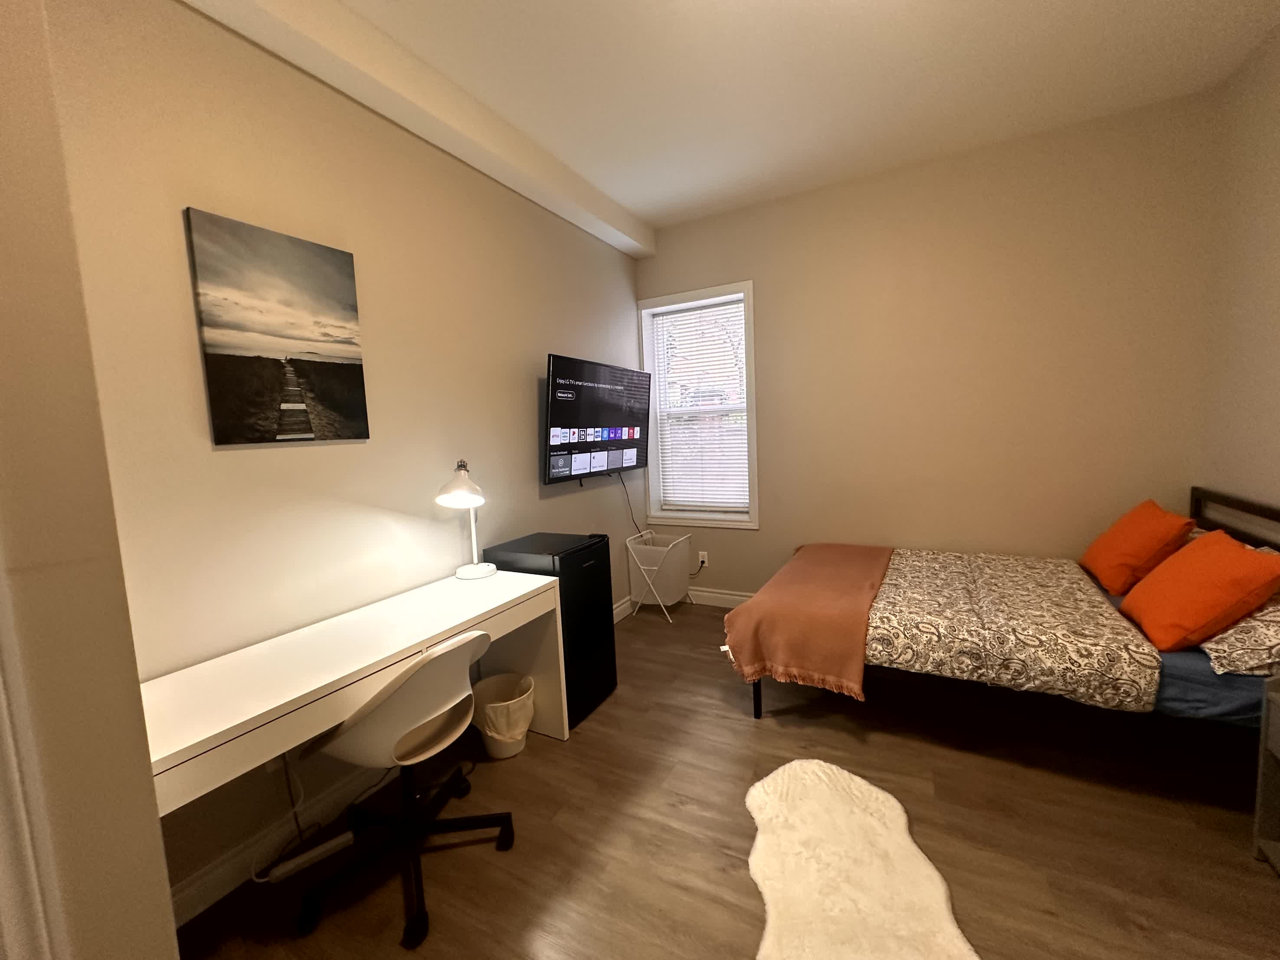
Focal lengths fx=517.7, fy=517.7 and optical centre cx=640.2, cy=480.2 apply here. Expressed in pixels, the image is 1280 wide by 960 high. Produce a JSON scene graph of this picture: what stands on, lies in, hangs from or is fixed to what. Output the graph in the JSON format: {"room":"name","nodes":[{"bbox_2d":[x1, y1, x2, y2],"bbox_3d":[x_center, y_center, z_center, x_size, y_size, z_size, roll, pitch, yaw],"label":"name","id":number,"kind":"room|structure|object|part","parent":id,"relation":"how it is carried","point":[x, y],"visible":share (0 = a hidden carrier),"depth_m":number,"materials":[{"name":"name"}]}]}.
{"room":"bedroom","nodes":[
{"label":"bedroom","id":0,"kind":"room"},
{"bbox_2d":[0,0,181,959],"bbox_3d":[-1.338,-0.034,0.635,0.763,2.853,0.835,0,6,28],"label":"near left wall","id":1,"kind":"structure","parent":0,"point":[157,846],"depth_m":0.75,"materials":[{"name":"beige paint"}]},
{"bbox_2d":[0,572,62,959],"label":"door trim","id":2,"kind":"structure","parent":1,"relation":"attached to","point":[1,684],"depth_m":0.78,"materials":[{"name":"white paint"}]},
{"bbox_2d":[49,0,647,924],"bbox_3d":[-0.919,-0.260,2.479,0.156,2.828,4.246,0,6,28],"label":"left wall","id":3,"kind":"structure","parent":0,"point":[237,458],"depth_m":1.76,"materials":[{"name":"beige paint"}]},
{"bbox_2d":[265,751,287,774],"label":"wall socket","id":4,"kind":"object","parent":3,"relation":"attached to","point":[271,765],"visible":0.21,"depth_m":1.72,"materials":[{"name":"white plastic"}]},
{"bbox_2d":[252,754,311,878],"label":"power cord","id":5,"kind":"object","parent":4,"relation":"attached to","point":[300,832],"visible":0.79,"depth_m":1.73,"materials":[{"name":"white plastic"}]},
{"bbox_2d":[184,206,370,445],"bbox_3d":[-1.195,-0.480,1.762,0.033,0.693,0.488,0,6,28],"label":"canvas picture","id":6,"kind":"object","parent":3,"relation":"attached to","point":[348,358],"visible":0.97,"depth_m":1.70},
{"bbox_2d":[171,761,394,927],"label":"baseboard","id":7,"kind":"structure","parent":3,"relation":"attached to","point":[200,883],"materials":[{"name":"white paint"}]},
{"bbox_2d":[542,353,652,487],"bbox_3d":[-0.267,-0.366,3.368,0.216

--------

TASK TO CARRY OUT: Print the entries above word for word, without pictures.

OUTPUT OF THE EXERCISE:
Focal lengths fx=517.7, fy=517.7 and optical centre cx=640.2, cy=480.2 apply here. Expressed in pixels, the image is 1280 wide by 960 high. Produce a JSON scene graph of this picture: what stands on, lies in, hangs from or is fixed to what. Output the graph in the JSON format: {"room":"name","nodes":[{"bbox_2d":[x1, y1, x2, y2],"bbox_3d":[x_center, y_center, z_center, x_size, y_size, z_size, roll, pitch, yaw],"label":"name","id":number,"kind":"room|structure|object|part","parent":id,"relation":"how it is carried","point":[x, y],"visible":share (0 = a hidden carrier),"depth_m":number,"materials":[{"name":"name"}]}]}.
{"room":"bedroom","nodes":[
{"label":"bedroom","id":0,"kind":"room"},
{"bbox_2d":[0,0,181,959],"bbox_3d":[-1.338,-0.034,0.635,0.763,2.853,0.835,0,6,28],"label":"near left wall","id":1,"kind":"structure","parent":0,"point":[157,846],"depth_m":0.75,"materials":[{"name":"beige paint"}]},
{"bbox_2d":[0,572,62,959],"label":"door trim","id":2,"kind":"structure","parent":1,"relation":"attached to","point":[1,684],"depth_m":0.78,"materials":[{"name":"white paint"}]},
{"bbox_2d":[49,0,647,924],"bbox_3d":[-0.919,-0.260,2.479,0.156,2.828,4.246,0,6,28],"label":"left wall","id":3,"kind":"structure","parent":0,"point":[237,458],"depth_m":1.76,"materials":[{"name":"beige paint"}]},
{"bbox_2d":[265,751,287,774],"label":"wall socket","id":4,"kind":"object","parent":3,"relation":"attached to","point":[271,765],"visible":0.21,"depth_m":1.72,"materials":[{"name":"white plastic"}]},
{"bbox_2d":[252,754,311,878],"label":"power cord","id":5,"kind":"object","parent":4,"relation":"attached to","point":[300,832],"visible":0.79,"depth_m":1.73,"materials":[{"name":"white plastic"}]},
{"bbox_2d":[184,206,370,445],"bbox_3d":[-1.195,-0.480,1.762,0.033,0.693,0.488,0,6,28],"label":"canvas picture","id":6,"kind":"object","parent":3,"relation":"attached to","point":[348,358],"visible":0.97,"depth_m":1.70},
{"bbox_2d":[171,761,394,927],"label":"baseboard","id":7,"kind":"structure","parent":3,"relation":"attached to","point":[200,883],"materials":[{"name":"white paint"}]},
{"bbox_2d":[542,353,652,487],"bbox_3d":[-0.267,-0.366,3.368,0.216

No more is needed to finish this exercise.